A caminho do Partido

Mangodinho e Man-Barras, amigos de há muito tempo, caminhavam em direcção ao partido onde participariam de um encontro nacional. Falavam sobre o estado da nação e os desafios para melhorar o que desandou deste o ‘tunda mindele’ aos dias de seus netos. Foi ao passar o prédio dos Assuntos Sociais que Mangodinho desatou uma conversa que há muito incomodavam a sua garganta.

- Oh, compadre Barras, lembras-te, com certeza, tu que és daqui da Ngimbi, naquele tempo, esses prédios eram limpos, passeios sem buracos e na cidade só viviam brancos e poucos pretos civilizados...

- Pois é, compadre. Sabes porque isso ficou assim ou não sabes? – questionou Barras.

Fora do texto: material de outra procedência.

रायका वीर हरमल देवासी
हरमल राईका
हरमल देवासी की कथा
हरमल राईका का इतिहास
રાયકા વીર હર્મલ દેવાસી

- Sei, pois. Apesar de ter mbora nascido nos mabululu, sei um kabucado de Luanda. Víamos no cinema e nos rolos embutidos em binóculos. Bastou os mindele irem embora para militarizar até os pretos que estavam civilizados. Agora está um pouco custoso endireitar isso. Eu até só estou já a pensar nos nossos netos porque a nossa leva, tirado as ideias que estamos a concertar agora, me parece já não ter tempo nem fôlego para a empreitada.

Man-Barras ficou a ouvir na defensiva, ele que é um positivista convicto.

- Compadre, Godinho, encontras aqui um bom tema para reflectirmos no partido. Mas não fica tipo atiraste a toalha ao tapete. Não há nada tão mau que não possa melhorar. Pensa só na Europa que ficou duas vezes partida em vinte e cinco anos. Cada um, independentemente da idade, da formação, do cargo e das possibilidades tem de ter ideias do tipo se eu for governante o que é que vou fazer para mudar o que não está bem no meu Sector. Tem de ter uma equipa imaginária para lhe rodearem, se subir, e fazerem boas obras. É preciso reconstruir.

- Sim, compadre Barras. É preciso reconstruir, mas a começar mesmo pelo partido. Já viste aonde é que estamos a ir?

- Mas, oh compadre? Estamos a caminho do partido. É ou não é?

- Sim. Disseste bem. Partido. O que está partido não é o destruído que precisa ser reconstruído? Eu a partir de hoje e com o optimismo que acabaste de me pregar com ele já não direi mais partido.

- Como assim. Então nós não somos membros do partido e estamos a caminho do partido para reunião nacional?

- Pois é. Aí está o problema. Fora queremos reconstruir e construir. Dentro só falámos partido aqui, partido acolá e etecetera? Porque não reapelidar de Reconstruído ou Construindo? Eu agora já não pronunciarei o nome partido!

- Ai é? Isso são ideias reacionárias, oh compadre, e muita gente pode não te ver com bons olhos...

- Então tudo pode mudar de nome menos o partido, não é? Se assim for, vamos continuar a viver no partido. Para mudarmos o estado da nação que você mesmo acha que não está bom, temos de começar pela reforma interna. Para mim, quem doravante me perguntar aonde vou e onde milito direi sempre que é no Reconstruindo. Temos de construir um novo pensamento, como o compadre bem elucidou, que é preciso civilizar os militarizados e reconstruir o que ficou partido. É ou não é, compadre?

Man-Barras, vaidoso como ninguém, endireitou o boné e estacionou o pé em uma pedra para remover a poeira no sapato. Mangodinho aproveitou comprar duas garrafas de água e lá foram, sol ardente sobre eles, a caminho do Reconstruindo.